BEGIN Recorded information
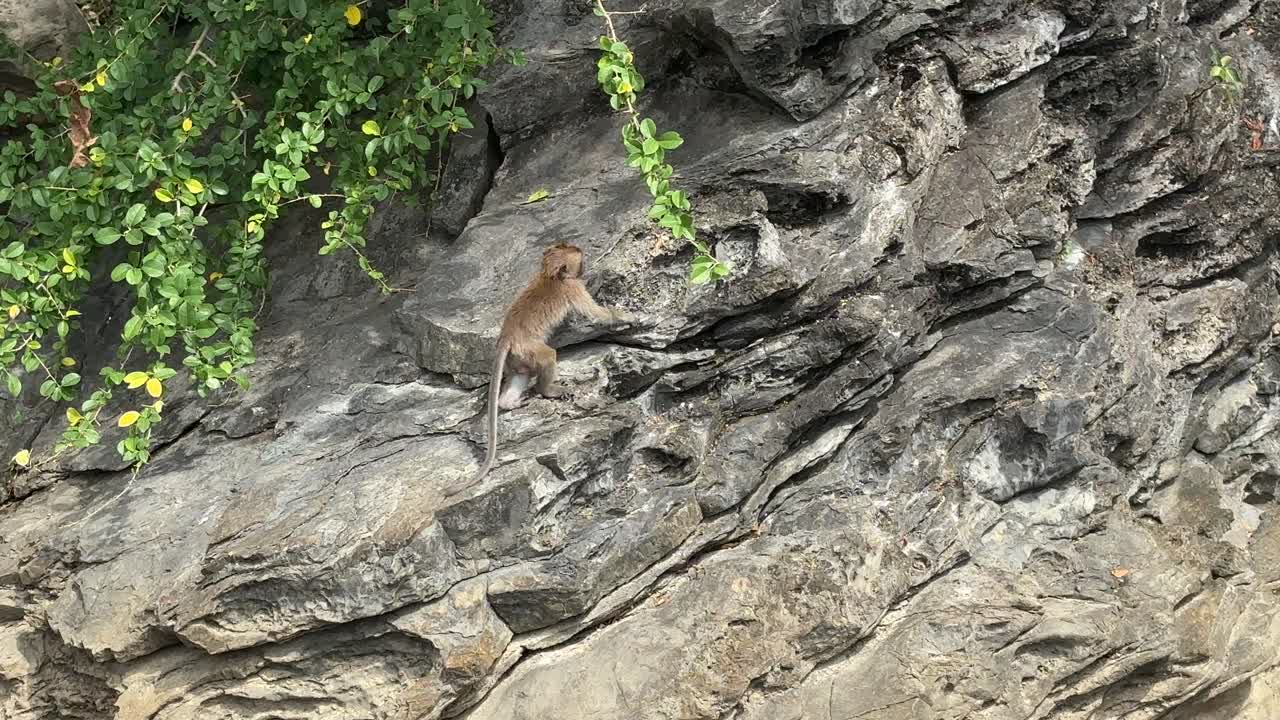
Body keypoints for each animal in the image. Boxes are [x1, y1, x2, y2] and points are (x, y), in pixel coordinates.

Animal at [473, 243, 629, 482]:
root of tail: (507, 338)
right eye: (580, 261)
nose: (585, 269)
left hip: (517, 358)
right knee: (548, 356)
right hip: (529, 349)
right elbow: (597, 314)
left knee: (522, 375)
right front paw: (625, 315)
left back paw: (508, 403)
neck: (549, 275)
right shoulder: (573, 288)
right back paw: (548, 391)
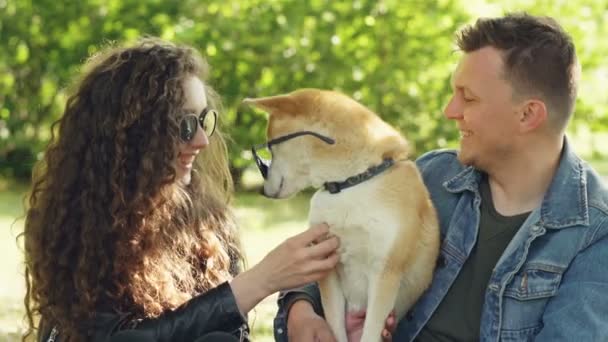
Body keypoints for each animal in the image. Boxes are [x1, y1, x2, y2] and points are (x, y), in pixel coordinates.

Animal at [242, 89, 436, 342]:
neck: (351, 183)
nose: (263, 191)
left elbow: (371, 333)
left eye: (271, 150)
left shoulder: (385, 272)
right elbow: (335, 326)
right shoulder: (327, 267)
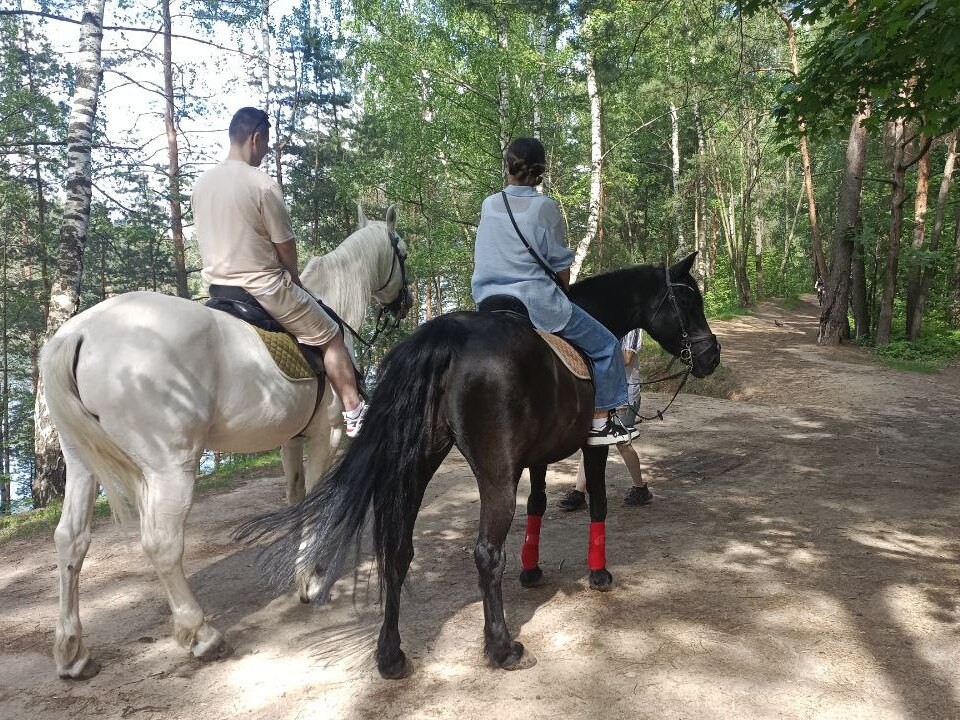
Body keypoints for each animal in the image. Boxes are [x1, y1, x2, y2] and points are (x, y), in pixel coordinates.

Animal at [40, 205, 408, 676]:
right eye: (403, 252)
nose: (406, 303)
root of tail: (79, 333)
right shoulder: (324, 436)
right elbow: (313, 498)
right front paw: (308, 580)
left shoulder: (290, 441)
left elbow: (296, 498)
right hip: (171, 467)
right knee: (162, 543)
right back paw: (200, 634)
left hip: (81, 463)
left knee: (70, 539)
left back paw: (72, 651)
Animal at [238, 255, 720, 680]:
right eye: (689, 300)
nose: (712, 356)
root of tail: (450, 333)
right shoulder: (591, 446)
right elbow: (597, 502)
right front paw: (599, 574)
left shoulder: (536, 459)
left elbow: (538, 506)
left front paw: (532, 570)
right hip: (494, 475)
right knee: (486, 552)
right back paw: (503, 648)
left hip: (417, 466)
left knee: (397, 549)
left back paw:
END Recorded information
What to do =
The entries above should be retyped word for word, with all pictures omitted.

Solution to this problem =
Body keypoints for each animal in the image. Boxes are [x1, y1, x2, y2] and points are (x, y), in pixel coordinates.

Animal at [473, 243, 629, 482]:
root of tail: (507, 338)
right eye: (580, 261)
nose: (585, 269)
left hip: (517, 358)
right knee: (548, 356)
right hip: (529, 349)
right elbow: (597, 314)
left knee: (522, 375)
right front paw: (625, 315)
left back paw: (508, 403)
neck: (549, 275)
right shoulder: (573, 288)
right back paw: (548, 391)
Body keypoints for each animal in the image. Boxes are [x1, y1, x2, y2] and points are (x, y), in pixel coordinates.

Animal at [242, 89, 436, 342]:
neck: (351, 183)
nose: (263, 191)
left elbow: (371, 333)
left eye: (271, 150)
left shoulder: (385, 272)
right elbow: (335, 326)
right shoulder: (327, 267)
Body keypoints for each animal in the image. Boxes are [x1, y1, x2, y2] and points are (x, y), in pixel coordinates.

Animal at [40, 205, 408, 676]:
right eye: (403, 252)
nose: (406, 303)
root of tail: (79, 333)
right shoulder: (324, 436)
right elbow: (313, 498)
right front paw: (308, 580)
left shoulder: (290, 441)
left elbow: (296, 498)
right hip: (171, 467)
right knee: (162, 543)
right back paw: (200, 634)
left hip: (81, 463)
left knee: (70, 539)
left back paw: (72, 651)
Animal at [238, 255, 720, 680]:
right eye: (689, 300)
nose: (712, 356)
root of tail: (450, 333)
right shoulder: (591, 446)
right elbow: (597, 502)
right front paw: (599, 574)
left shoulder: (536, 459)
left elbow: (538, 506)
left front paw: (532, 570)
right hip: (494, 475)
right knee: (486, 552)
right back paw: (503, 648)
left hip: (417, 466)
left knee: (397, 549)
left back paw:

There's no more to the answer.